I love Howie, but I loved him way more when he and Gary bounced Metsiana off each other. Howie without Gary, but with Wayne (or anybody else) is a voice in the wilderness. He’s become a bit of a kvetch, actually. A lovable — and knowledgeable — kvetch, but a bit cranky. Black uniforms tick him off. Odd start times tick him off. Coffee shop menus on the road tick him off. Commercials featuring Randy Johnson (“he’s not cuddly!”) tick him off. Howie’s become noticeably prone to bouts of irritability…which is understandable, given that he loves the Mets. Yet I don’t remember him sounding so less than thrilled doing his dream job before he was left to fend for himself against the inanity of Tom McCarthy first and Wayne Hagin now.

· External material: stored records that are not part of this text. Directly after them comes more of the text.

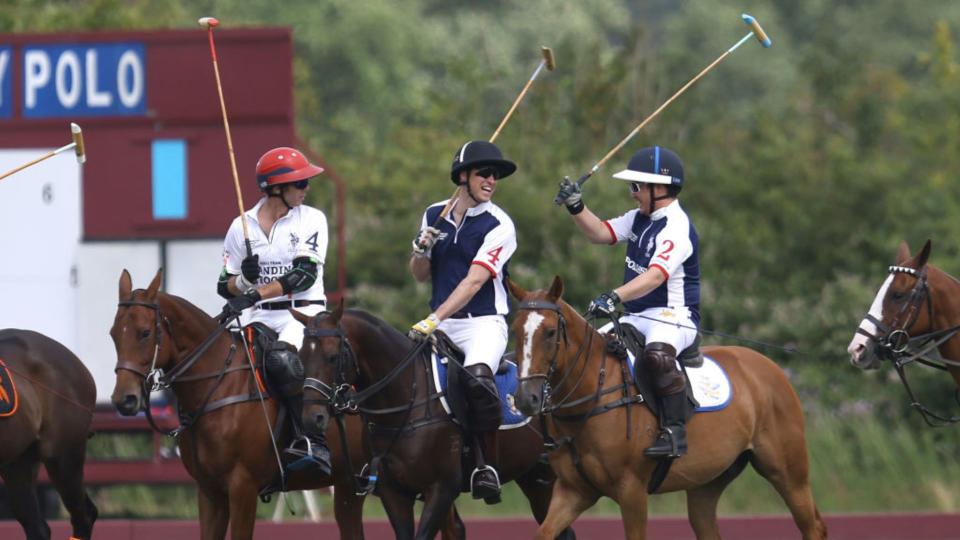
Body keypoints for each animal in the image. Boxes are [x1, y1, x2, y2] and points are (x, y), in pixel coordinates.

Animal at [109, 270, 372, 540]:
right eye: (113, 334)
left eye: (145, 333)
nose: (124, 399)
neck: (218, 384)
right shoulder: (210, 492)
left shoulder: (243, 487)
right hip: (348, 485)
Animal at [296, 304, 572, 540]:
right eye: (300, 356)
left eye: (332, 357)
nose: (312, 417)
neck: (406, 401)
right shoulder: (393, 491)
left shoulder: (441, 488)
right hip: (534, 478)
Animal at [510, 278, 824, 540]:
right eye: (514, 330)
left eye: (550, 332)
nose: (527, 399)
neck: (591, 396)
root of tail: (772, 367)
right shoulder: (572, 490)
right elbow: (544, 533)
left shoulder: (632, 490)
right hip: (706, 483)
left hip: (788, 472)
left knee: (813, 526)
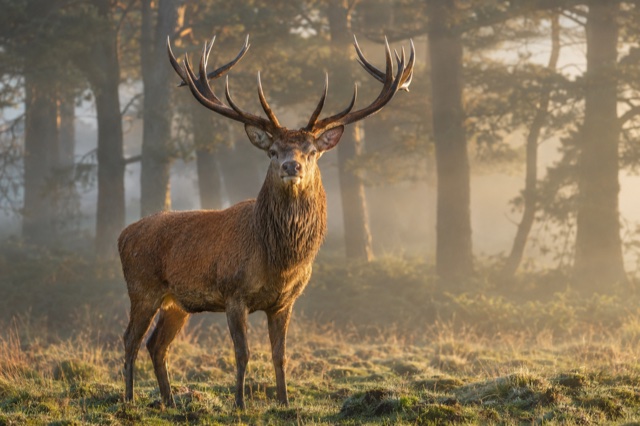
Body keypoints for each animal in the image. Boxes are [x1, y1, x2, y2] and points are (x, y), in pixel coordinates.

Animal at [118, 34, 414, 409]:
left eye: (312, 151)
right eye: (273, 151)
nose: (291, 165)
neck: (279, 260)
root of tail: (122, 235)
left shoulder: (286, 301)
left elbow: (280, 355)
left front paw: (284, 401)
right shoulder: (233, 293)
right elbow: (242, 353)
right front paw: (240, 403)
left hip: (177, 303)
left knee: (156, 344)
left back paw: (169, 402)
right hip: (142, 286)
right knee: (130, 339)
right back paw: (128, 399)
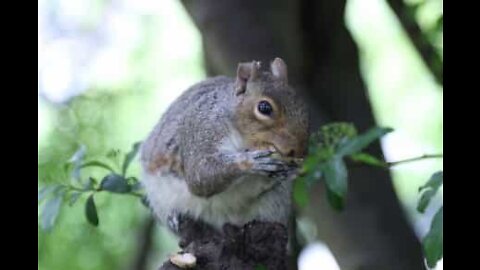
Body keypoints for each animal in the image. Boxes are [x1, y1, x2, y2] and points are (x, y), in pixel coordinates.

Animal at [141, 58, 310, 235]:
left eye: (303, 106)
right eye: (264, 108)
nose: (298, 150)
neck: (242, 141)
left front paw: (292, 170)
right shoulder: (201, 129)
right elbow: (200, 173)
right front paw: (251, 161)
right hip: (158, 197)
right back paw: (174, 218)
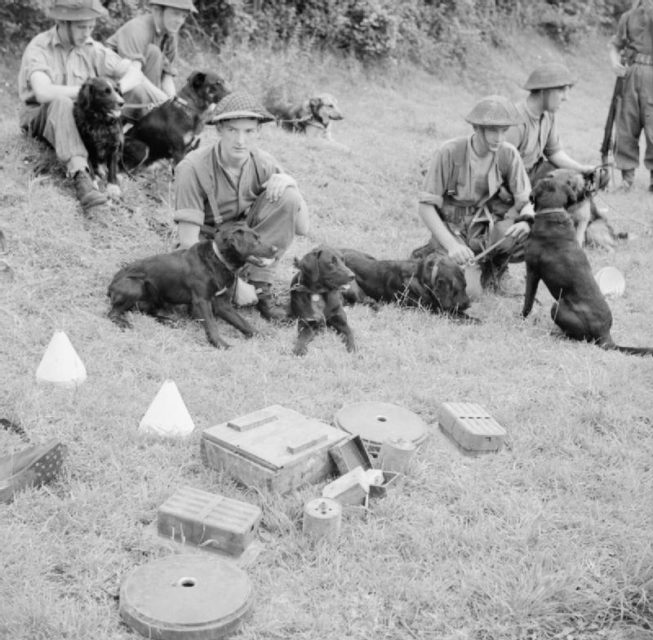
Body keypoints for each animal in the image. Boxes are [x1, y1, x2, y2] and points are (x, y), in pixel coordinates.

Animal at [108, 222, 276, 348]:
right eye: (255, 241)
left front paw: (262, 336)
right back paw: (125, 324)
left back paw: (170, 321)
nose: (276, 249)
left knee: (147, 312)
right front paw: (221, 344)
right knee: (112, 314)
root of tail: (110, 287)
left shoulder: (223, 304)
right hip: (134, 286)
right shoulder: (202, 301)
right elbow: (211, 324)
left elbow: (243, 322)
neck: (218, 259)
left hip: (156, 296)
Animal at [336, 249, 474, 320]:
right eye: (456, 290)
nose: (469, 304)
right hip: (352, 289)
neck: (420, 277)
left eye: (466, 286)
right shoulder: (431, 311)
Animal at [524, 176, 652, 356]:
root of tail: (605, 334)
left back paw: (555, 334)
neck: (553, 211)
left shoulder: (532, 270)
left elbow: (528, 300)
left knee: (578, 338)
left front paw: (521, 318)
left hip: (558, 306)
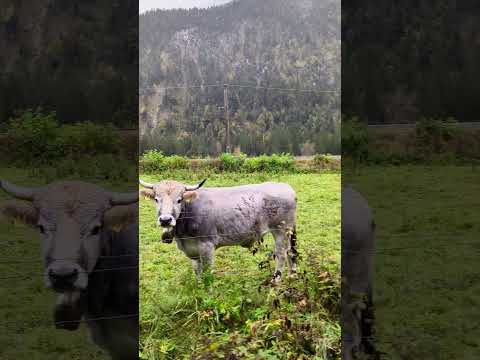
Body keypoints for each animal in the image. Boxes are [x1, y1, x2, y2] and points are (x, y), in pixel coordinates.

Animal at [139, 179, 298, 282]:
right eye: (156, 199)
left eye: (179, 200)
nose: (165, 220)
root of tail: (286, 187)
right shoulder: (192, 251)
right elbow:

But this isn’t about merely craving Radio Free Hagin, and it isn’t even about getting the band back together. It’s about figuring out a way to get Gary Cohen some kind of Vin Scully deal down the road. Vin does a simulcast for three innings and then slides over to TV for the rest of the game. Can Gary do something like that, maybe? Vin works alone. Gary wouldn’t have to do that. He shouldn’t do that. He makes every announcer better. He made Ed Coleman an almost decent listen.

We’ve got a great thing going with GKR, but a lousy thing going where G&H used to reign supreme. I don’t want to lose the great thing, but I want to fix the lousy thing. Mets games on WFAN have been less than optimal since 2006. They’re OK when it’s Howie talking (kvetchiness notwithstanding) and Wayne getting a coffee or something. But they’re not the showcase for broadcasting they used to be. They’re not an end unto themselves anymore, not in that “turn the radio on, game’s about to start!” sense. They’re a means to an end: “We are on our way to a television, but until then, we should probably settle for the radio, lest we be tempted to hit refresh while driving.” The best Mets radio announcer alive isn’t doing Mets radio. He’s busy being the best Mets TV announcer alive. There’s got to be a way to properly apportion those competencies.

I knew the Rays and Rangers would be having a better October than us, but I didn’t realize how much better.